TCP reachability checks for everything that isn't HTTP.
SMTP, Postgres, Redis, internal services. We complete the TCP handshake from six regions — not protocol-level checks.

When this monitor earns its keep.
Three concrete patterns. Use them as templates for your own setup.
Outbound SMTP relays
Your transactional mail server on port 587. If TLS negotiation times out, customer onboarding emails stop going out long before anyone files a ticket.
Database listener health
Postgres 5432, MySQL 3306, Redis 6379. Application-level checks tell you the connection pool is healthy. A TCP probe tells you the actual listener is.
Internal microservices
An RPC service on port 9000 inside your VPC. Run a TCP probe from our regions (with a bastion or public LB) to confirm it's reachable end-to-end.
How the setup looks.
Same flow as HTTP: add a monitor, set host and port, attach alert rules. Flat rate per monitor; extra regions and channels do not add line items.
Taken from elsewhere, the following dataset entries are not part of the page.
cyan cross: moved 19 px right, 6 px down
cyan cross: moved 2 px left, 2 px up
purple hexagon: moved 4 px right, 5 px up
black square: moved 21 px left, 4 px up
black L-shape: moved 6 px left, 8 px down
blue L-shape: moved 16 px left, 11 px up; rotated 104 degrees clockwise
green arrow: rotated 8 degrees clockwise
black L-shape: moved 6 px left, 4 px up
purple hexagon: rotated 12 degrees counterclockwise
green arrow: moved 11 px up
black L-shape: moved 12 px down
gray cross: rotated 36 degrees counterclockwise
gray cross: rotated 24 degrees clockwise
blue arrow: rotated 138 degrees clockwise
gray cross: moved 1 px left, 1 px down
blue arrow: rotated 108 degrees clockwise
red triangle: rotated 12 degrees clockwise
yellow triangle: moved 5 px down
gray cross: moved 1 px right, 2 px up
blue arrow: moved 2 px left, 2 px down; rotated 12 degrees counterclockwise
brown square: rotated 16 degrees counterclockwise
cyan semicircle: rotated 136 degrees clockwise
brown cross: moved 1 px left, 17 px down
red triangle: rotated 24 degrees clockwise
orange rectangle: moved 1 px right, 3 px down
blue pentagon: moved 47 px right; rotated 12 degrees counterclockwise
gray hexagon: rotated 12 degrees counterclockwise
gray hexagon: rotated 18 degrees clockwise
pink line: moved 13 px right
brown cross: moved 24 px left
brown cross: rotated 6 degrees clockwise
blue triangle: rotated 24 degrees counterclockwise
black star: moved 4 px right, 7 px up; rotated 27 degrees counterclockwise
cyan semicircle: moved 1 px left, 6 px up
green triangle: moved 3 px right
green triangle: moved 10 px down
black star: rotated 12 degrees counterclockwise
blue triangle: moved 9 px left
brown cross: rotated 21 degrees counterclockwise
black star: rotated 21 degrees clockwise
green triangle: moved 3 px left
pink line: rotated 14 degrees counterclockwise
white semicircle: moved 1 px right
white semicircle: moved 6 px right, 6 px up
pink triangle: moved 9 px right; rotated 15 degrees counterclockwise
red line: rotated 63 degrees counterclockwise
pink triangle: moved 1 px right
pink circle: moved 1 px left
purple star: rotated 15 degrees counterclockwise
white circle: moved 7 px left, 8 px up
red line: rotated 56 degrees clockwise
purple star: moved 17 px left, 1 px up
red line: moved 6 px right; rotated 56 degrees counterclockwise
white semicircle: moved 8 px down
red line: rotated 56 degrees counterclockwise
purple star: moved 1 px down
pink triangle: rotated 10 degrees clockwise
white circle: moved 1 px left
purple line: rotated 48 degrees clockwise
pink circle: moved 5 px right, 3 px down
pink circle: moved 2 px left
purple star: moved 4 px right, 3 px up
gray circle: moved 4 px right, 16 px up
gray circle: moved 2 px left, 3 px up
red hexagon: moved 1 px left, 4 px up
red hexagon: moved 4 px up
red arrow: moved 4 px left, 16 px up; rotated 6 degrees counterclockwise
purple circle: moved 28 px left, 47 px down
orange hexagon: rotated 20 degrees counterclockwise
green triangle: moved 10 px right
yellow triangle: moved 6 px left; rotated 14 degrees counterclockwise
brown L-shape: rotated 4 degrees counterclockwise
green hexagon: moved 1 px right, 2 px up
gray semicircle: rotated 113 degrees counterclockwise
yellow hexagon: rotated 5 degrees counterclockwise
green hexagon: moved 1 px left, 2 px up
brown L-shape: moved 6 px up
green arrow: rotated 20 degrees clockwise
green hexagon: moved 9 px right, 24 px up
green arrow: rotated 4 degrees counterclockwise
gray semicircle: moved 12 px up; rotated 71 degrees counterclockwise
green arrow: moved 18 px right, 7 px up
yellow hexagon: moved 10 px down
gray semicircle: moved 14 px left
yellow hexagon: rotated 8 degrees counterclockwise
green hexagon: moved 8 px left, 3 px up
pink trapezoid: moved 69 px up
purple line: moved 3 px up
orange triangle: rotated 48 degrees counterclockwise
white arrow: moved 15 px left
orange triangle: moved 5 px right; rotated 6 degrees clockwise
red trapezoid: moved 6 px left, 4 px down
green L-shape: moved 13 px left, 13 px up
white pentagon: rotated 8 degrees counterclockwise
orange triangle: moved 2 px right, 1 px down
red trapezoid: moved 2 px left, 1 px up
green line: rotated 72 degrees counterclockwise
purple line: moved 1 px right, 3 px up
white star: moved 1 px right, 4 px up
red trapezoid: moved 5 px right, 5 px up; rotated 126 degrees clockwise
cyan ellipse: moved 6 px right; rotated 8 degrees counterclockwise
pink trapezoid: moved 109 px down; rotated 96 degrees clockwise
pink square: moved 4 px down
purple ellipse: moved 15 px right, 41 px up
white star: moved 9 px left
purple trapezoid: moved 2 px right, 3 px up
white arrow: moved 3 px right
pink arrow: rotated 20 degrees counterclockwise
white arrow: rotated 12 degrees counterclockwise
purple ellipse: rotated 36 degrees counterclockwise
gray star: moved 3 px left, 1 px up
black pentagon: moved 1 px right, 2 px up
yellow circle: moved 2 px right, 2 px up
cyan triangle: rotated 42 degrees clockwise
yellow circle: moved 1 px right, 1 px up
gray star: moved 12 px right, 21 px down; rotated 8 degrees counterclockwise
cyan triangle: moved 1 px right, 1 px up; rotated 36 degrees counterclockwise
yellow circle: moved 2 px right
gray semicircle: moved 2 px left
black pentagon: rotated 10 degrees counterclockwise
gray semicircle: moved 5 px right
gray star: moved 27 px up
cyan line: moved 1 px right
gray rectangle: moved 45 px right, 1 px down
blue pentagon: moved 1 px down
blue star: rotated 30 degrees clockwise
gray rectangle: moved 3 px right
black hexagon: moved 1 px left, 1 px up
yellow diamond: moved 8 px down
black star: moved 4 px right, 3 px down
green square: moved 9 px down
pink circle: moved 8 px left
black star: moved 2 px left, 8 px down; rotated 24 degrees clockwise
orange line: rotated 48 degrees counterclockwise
Same auth, same alert rules, same status pages as every other monitor type. See all 6
Add host and port
SMTP, Postgres, Redis, or any service that speaks TCP. Pick regions, probe interval (30s default), and timeout.
Regional consensus
We require regional consensus by default. One flaky PoP never pages on-call.
See the failure mode
Connection refused, timeout, and reset are stored separately on the incident so you can triage without re-running the check.
FAQ
- Do you check TLS for TCP monitors?
- Use the SSL certificate monitor for cert expiry and chain validation. The TCP probe is a plain handshake, useful for non-TLS ports too.
- What about UDP?
- Not supported today. Most uptime-relevant UDP services (DNS, NTP) have higher-level probes that are more useful. Use the DNS monitor for DNS.
- What's the default probe interval?
- Configurable per monitor: 30s, 1m, or 5m. The default is 30s. Probe cadence is included in the flat per-monitor price.